On This Snow Day: I beg you to question your remote access approach

Adam Parrish
Neosavvy Labs
Published in
4 min readMar 14, 2017

When people who don’t know what I do for a living learn what I do, they always immediately make the statement:

Oh, you work with computers, you can work anywhere!

— Typical Person who doesn’t get it

What they don’t realize is that the vast majority of our clients value our in-person relationships, and in addition to that as developers we need access to all these ridiculously secure systems for a number of our clients. I can’t argue the first part of this, because there is no good substitute for face to face working arrangements, it builds stronger teams and camaraderie. I can however propose a few things that would drastically improve developer productivity and create better work/life balances for your enterprise team.

Many of the suggestions are being leveraged by most small product companies and startups, because they have a clean slate. However in the essence of defining what “Awesome” is, it’s worthwhile to set a few definitions of what would increase productivity for remote workers.

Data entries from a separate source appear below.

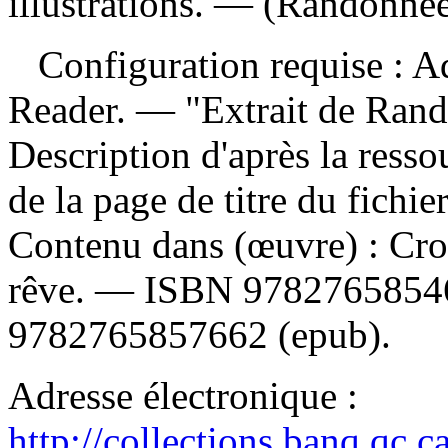
illustrations. — (Randonnée
Configuration requise : Ad
Reader. — "Extrait de Ran
Description d'après la ressou
de la page de titre du fichi
Contenu dans (œuvre) :
Cro
rêve. —
ISBN
9782765854
9782765857662
(epub).
Adresse électronique :
http://collections.banq.qc.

  1. Communication should be seamless when remote or in the office
  2. Access to systems should be the same regardless of where your plant your feet
  3. Contributing to your teams codebase or deliverables should not be different based on which keyboard you are making keystrokes on

I believe the above three definitions embody most of the frustrations and pain points of remote workers in the technology field, but who knows? Maybe some commenters will point out a few more. The common situation though is that when you are remote you’ll notice you have to relearn how to work and contribute compared to how you contribute on a day to day basis when you are located on site in your office. This comes at a drastic cost of productivity and forces you to relive your first day at work every time you take a remote day outside the office.

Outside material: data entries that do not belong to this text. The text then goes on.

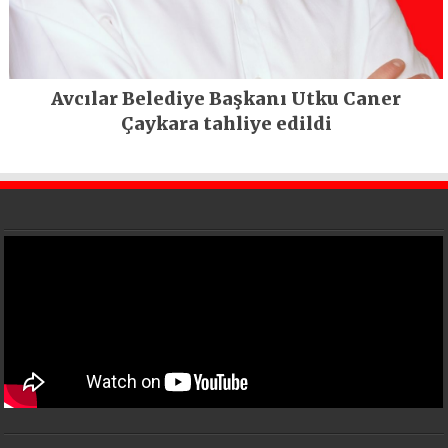
Avcılar Belediye Başkanı Utku Caner
Çaykara tahliye edildi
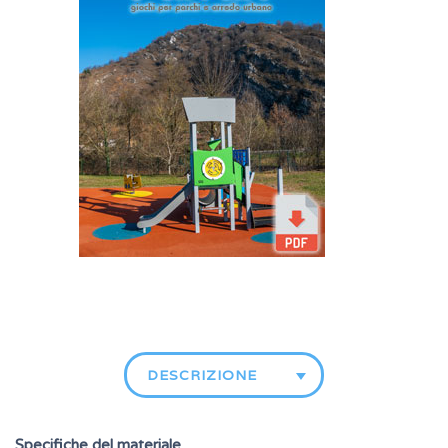
DESCRIZIONE
Specifiche del materiale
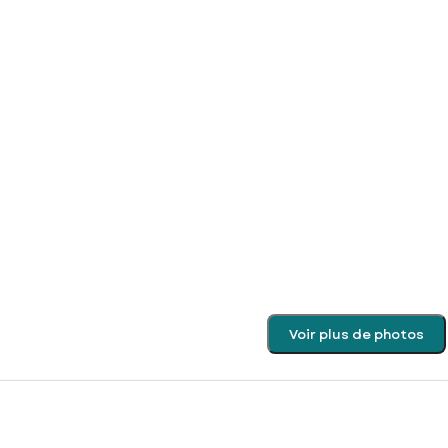
Voir plus de photos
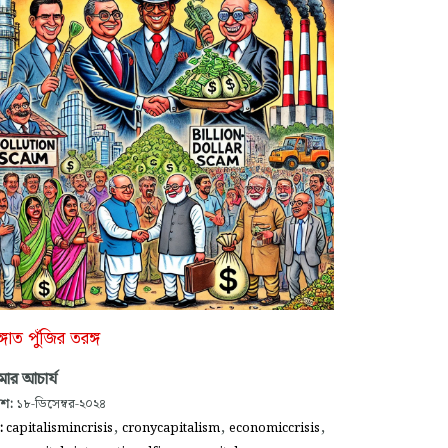
াঙ্গাত পুঁজির তরঙ্গ
ুমার আচার্য
াশ:
১৮-ডিসেম্বর-২০২৪
,
,
,
গ:
capitalismincrisis
cronycapitalism
economiccrisis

Given I am a person of action, I prefer not to criticize without proposing some actionable steps to improve on the current state situation for most major enterprises we engage with. I know this is largely a rant, but who knows maybe some go-getter IT person who set up these systems we are required to deal with will read this and think to themselves that all this over-security can be simplified and they’ll throw it away and make our lives better.

Communication

This is likely the easiest of all of the items to address. Most large companies have some sort of large chat framework like IBM’s Sametime or Bloomberg’s IB. Frequently they are starting to show some age, and they have some great features like the ability to do Click to dial (when you are located at your desk of course). As we move through the current day in age these 1990’s based solutions are starting to be a bit more trouble than they are worth for remote workers. There are some amazing advances in Video conferencing like BlueJeans, Skype, and even Slack has video conferencing features. Not to mention the historically indexed chat features of Slack for searching and threading.

Solution: Just get rid of your old chat clients and find something new, and consider upgrading it to whatever the hot new thing is every 2–5 years.

Shared Resources

Another common problem is that we see shared resources like mass storage devices, shared drives, test environments, hosted whatever, you name it there are plenty of examples in a corporate environment of these types of things that simply get taken for granted when you are in the office. Lack of access to one can turn a normal 5–10 second task into a computer smashing I’d rather take an unpaid-day-off-and-go-slam-my-fingers-in-my-car-door, than figure this out.

Making me remote into my Windows box on my desk, only to SSH into my Mac machine at my desk to do a simple task is an exercise in my ability to find back doors, not an exercise in doing whatever it was I was trying to accomplish for you, my client.

Solution: issue a laptop to your team and make it good enough to be useful. Then make people use the laptop and make sure the laptop can run all your code locally and has cached access to shared resources using BitTorrent or Resilio Sync, Google Drive, Dropbox or some other yet to be determined secure enterprise file sharing system like Box. There is no reason to host these things locally on site or in your own data center, it’s equally hackable there as it is using one of these other systems.

Contributing

The last and likely most important pain point is making daily contributions and writing code. Software developers just want to do what they do best and write code and collaborate with others. We have Source Control systems, but why make them “more secure” by only making them available internally on your location. Just use Github, why waste money on Github enterprise. There is nothing more intrinsically secure about it, you just hope no hackers find your internal Github. Those Github engineers are pretty smart, it’ll be safe up there. Worst case at least provide a VPN that allows access to these resources from that laptop you gave everyone.

Deploying to shared environments should just be based on your source control, when you check in it’ll get built. Since all your environments are available from the laptop you provided your employees, they’ll be able to see their changes and so will your test team.

Ok, rant complete. Hopefully all this will be a non issue tomorrow when the snow is gone.